Wednesday, January 7, 2015

Real Estate 2015 Predictions




Real Estate 2015 Predictions

Mortgage rates: Interest rates will likely be on the rise next year. In recent weeks, the 30-year fixed-rate mortgage has dipped below 4 percent. But by next year, Freddie projects mortgage rates to average 4.6 percent and inch up to 5 percent by the end of the year.
   
Housing starts: Homebuilding is expected to ramp up in the new year, projected to rise by 20 percent from this year. That will likely help total home sales to climb by about 5 percent, reaching the best sales pace in eight years.

   
Single-family originations: Mortgage originations of single-family homes will likely slip by an additional 8 percent, which can be attributed to a steep drop in refinancing volume. Refinancings are expected to make up only 23 percent of originations in 2015; they had been making up more than half in recent years.
   
Multi-family mortgage originations: Mortgage originations for the multi-family sector have surged about 60 percent between 2011 and 2014. Increases are expected to continue in 2015, projected to rise about 14 percent.

The demographic wave of Millennials will help boost prices: The U.S. has been stuck in a demographic rut, which has dragged down the demand for homes. For the past decade, the largest portion of the American population was made up of Baby Boomers, folks who long ago settled down and started families.

But late last year, the Census Bureau announced that the cohort of now-23-year-old Americans is the largest in the country, followed by 24 and 22-year olds, respectively. As this ascendent generation ages another year, more of them will start families and look to buy homes of their own. Jonathan Smoke, chief economist at realtor.com, argues that this generation will “drive two-thirds of household formations over the next five years.” Smoke thinks 2015 will mark the first year in which the Millennial generation’s presence in the housing market will be truly felt, especially in more affordable regions like the Midwest and the South.

Young people will continue to demand housing where it’s tough to build: At the S&P Panel, Nobel Prize-winning economist Robert Shiller pointed out that since the housing crisis, the total value of owner-occupied housing has remained flat. This is because builders have not been constructing many single-family homes at all, a situation that the U.S. economy hasn’t faced since the Great Depression.

Single-family home construction has been so subdued in part because the Millennial generation as a whole prefers to live where housing is expensive and where building is difficult.
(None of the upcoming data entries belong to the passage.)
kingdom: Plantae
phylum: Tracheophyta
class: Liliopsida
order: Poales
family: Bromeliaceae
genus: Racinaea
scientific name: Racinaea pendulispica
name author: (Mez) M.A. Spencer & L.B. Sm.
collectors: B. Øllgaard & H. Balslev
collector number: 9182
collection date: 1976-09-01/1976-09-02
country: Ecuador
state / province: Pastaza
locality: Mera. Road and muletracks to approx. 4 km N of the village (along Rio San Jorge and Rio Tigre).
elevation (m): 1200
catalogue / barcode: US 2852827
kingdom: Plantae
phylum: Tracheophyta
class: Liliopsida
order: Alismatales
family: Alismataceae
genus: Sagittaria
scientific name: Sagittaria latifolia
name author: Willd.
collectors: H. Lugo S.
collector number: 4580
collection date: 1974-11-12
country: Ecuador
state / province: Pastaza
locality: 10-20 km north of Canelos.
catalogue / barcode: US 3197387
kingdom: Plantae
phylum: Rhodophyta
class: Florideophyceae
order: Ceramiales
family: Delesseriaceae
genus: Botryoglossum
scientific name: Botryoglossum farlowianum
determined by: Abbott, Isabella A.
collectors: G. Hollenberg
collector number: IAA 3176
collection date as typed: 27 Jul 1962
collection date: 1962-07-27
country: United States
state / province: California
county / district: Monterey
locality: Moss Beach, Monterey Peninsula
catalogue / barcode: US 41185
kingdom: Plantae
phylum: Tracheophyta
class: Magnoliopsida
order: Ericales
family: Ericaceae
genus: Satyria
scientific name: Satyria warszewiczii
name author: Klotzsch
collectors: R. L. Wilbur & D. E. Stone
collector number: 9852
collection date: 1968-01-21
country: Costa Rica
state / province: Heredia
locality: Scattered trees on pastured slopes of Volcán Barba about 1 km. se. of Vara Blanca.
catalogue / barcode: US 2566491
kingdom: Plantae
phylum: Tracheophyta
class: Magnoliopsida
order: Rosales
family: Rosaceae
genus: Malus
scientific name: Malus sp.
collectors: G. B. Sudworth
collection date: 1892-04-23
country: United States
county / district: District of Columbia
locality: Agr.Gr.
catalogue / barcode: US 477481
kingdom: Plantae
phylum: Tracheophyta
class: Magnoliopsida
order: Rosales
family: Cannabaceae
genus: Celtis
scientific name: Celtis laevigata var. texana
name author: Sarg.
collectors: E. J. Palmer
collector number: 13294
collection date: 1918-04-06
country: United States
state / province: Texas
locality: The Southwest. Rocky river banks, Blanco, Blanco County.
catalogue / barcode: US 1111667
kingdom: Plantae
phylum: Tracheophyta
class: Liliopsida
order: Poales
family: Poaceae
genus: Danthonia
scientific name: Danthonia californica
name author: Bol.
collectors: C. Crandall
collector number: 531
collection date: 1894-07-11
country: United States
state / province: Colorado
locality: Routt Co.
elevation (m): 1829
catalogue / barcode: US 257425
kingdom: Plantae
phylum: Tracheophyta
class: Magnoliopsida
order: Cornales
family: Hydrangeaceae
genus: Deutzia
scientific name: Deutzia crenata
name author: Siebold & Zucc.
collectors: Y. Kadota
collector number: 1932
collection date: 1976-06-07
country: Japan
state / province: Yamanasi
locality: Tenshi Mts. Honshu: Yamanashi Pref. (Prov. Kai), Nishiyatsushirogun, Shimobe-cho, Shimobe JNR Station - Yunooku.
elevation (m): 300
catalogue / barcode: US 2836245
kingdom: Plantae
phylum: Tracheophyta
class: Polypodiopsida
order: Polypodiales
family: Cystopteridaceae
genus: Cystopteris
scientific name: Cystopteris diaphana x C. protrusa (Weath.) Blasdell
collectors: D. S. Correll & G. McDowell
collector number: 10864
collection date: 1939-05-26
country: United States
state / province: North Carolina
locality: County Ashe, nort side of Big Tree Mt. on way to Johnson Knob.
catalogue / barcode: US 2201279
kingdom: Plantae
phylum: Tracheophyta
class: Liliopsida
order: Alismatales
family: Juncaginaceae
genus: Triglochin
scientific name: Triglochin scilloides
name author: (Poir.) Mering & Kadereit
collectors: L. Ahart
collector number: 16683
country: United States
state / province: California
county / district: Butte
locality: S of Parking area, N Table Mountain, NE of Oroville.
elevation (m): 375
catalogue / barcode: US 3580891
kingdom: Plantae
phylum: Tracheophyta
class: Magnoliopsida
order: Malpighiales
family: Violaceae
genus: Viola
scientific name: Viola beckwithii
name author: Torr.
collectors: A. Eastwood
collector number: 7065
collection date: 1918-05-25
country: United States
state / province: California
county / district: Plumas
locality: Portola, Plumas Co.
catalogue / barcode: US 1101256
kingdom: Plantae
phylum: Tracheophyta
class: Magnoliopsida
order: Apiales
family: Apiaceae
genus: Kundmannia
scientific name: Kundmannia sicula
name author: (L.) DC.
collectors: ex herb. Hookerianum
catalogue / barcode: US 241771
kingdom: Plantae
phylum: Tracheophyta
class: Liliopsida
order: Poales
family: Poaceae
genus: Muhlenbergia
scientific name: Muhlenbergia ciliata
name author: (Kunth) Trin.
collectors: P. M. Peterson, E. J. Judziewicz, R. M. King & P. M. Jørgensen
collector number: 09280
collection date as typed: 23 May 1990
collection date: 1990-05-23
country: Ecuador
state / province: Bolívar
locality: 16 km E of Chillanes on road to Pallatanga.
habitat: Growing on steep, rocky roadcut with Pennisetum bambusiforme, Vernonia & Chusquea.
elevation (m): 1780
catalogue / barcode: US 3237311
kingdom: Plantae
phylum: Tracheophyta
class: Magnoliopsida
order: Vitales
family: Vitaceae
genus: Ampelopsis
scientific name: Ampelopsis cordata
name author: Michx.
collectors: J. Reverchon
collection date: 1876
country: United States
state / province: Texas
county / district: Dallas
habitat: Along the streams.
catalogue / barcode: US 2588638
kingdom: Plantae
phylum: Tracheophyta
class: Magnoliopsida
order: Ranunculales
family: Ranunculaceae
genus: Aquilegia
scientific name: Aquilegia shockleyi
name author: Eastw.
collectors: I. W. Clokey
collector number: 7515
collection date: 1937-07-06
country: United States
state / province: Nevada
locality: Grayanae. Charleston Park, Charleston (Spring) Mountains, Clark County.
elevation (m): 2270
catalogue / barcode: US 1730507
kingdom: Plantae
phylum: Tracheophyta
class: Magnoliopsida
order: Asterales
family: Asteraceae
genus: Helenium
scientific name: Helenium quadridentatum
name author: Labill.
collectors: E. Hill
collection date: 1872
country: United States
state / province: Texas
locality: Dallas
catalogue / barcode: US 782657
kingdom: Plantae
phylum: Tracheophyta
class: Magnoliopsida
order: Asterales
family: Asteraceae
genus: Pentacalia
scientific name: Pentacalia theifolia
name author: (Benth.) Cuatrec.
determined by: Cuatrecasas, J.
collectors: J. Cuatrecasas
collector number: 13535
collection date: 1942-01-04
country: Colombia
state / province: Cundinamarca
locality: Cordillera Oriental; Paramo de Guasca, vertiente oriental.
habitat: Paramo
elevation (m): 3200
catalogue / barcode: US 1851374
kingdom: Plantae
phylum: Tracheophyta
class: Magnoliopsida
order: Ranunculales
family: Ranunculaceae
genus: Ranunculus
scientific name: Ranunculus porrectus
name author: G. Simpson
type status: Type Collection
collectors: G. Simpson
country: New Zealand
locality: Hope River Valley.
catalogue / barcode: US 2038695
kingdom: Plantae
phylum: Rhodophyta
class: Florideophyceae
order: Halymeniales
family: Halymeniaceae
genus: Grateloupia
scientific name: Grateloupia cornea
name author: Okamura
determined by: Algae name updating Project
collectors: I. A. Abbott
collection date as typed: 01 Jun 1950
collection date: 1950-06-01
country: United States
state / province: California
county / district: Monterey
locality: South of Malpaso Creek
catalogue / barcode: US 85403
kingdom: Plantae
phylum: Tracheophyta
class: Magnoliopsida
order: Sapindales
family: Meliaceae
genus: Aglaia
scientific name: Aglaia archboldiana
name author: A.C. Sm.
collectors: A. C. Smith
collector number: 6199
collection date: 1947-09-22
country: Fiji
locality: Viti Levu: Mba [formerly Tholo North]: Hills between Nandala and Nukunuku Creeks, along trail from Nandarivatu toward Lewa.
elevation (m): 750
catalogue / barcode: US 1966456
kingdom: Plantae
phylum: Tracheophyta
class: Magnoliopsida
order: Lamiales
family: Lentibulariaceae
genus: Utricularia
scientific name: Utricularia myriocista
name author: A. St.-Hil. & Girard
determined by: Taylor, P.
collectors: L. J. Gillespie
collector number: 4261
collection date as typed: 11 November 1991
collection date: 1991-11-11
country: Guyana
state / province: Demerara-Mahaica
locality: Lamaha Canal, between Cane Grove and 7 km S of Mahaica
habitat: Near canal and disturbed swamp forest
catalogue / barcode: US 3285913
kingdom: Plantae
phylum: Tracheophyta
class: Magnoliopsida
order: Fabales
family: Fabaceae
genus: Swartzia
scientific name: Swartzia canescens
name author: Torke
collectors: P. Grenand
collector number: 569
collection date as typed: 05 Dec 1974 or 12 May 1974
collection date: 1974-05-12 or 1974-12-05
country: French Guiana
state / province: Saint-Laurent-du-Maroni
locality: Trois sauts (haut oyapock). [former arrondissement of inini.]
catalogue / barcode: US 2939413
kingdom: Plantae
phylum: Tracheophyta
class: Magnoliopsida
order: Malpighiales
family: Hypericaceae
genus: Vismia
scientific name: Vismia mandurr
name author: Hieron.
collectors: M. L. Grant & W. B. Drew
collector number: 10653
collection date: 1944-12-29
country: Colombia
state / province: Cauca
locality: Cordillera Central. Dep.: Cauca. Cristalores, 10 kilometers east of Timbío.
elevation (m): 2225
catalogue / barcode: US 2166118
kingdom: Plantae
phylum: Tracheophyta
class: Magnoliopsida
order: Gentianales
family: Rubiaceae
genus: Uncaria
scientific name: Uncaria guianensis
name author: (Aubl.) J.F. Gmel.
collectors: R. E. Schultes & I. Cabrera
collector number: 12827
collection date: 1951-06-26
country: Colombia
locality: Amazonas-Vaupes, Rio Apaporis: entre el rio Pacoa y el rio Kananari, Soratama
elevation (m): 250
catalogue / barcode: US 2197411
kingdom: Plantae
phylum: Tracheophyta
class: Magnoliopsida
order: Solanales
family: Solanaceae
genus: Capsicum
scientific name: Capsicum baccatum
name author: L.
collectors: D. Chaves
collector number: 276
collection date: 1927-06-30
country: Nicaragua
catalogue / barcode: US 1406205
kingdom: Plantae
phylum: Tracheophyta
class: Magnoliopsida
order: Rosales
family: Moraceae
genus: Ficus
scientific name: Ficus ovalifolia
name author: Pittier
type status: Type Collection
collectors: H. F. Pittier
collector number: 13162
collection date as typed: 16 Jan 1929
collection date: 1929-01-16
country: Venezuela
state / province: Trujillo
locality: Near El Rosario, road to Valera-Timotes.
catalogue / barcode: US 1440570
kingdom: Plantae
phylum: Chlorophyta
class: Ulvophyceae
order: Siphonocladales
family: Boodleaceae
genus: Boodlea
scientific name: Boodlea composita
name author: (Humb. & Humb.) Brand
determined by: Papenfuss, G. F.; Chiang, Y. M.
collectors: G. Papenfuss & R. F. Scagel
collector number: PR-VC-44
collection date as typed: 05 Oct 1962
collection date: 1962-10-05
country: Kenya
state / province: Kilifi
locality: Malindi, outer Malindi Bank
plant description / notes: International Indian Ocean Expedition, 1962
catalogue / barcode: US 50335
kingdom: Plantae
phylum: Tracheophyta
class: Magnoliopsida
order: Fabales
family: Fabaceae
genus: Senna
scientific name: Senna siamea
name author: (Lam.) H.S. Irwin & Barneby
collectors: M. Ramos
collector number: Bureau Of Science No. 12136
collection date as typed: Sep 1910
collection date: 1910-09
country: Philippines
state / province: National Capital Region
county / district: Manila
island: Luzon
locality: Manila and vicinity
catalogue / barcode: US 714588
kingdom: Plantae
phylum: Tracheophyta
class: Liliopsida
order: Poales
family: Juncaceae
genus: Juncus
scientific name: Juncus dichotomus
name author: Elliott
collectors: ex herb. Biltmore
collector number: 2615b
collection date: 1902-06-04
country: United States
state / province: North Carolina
Jed Kolko, chief economist at Trulia, calls it the “Millennial mismatch” in a new report out Tuesday, where he shows that Millennials tend to live in markets like New York, Honolulu, and Austin, where homes are least affordable.

Home price increases will decelerate, but affordability will decline: The housing recovery slowed markedly in 2014. Home prices in October 2014 were up by 6.4% year-over-year, after climbing 10.6% in 2013. Economists polled by Fortune were nearly unanimous in predicting that home values would continue to rise, but even slower than they did this year.

That’s because the rebound from the bursting of the housing bubble has just about run out of steam, with Trulia’s Kolko estimating that homes are only 3% undervalued relative to fundamentals nationally. Surveys of homeowner sentiment suggest that more of them will look to sell their homes next year, putting more downward pressure on prices. But factors like the “Millennial mismatch” and rising mortgage rates will conspire to make the most popular markets unaffordable for the middle class.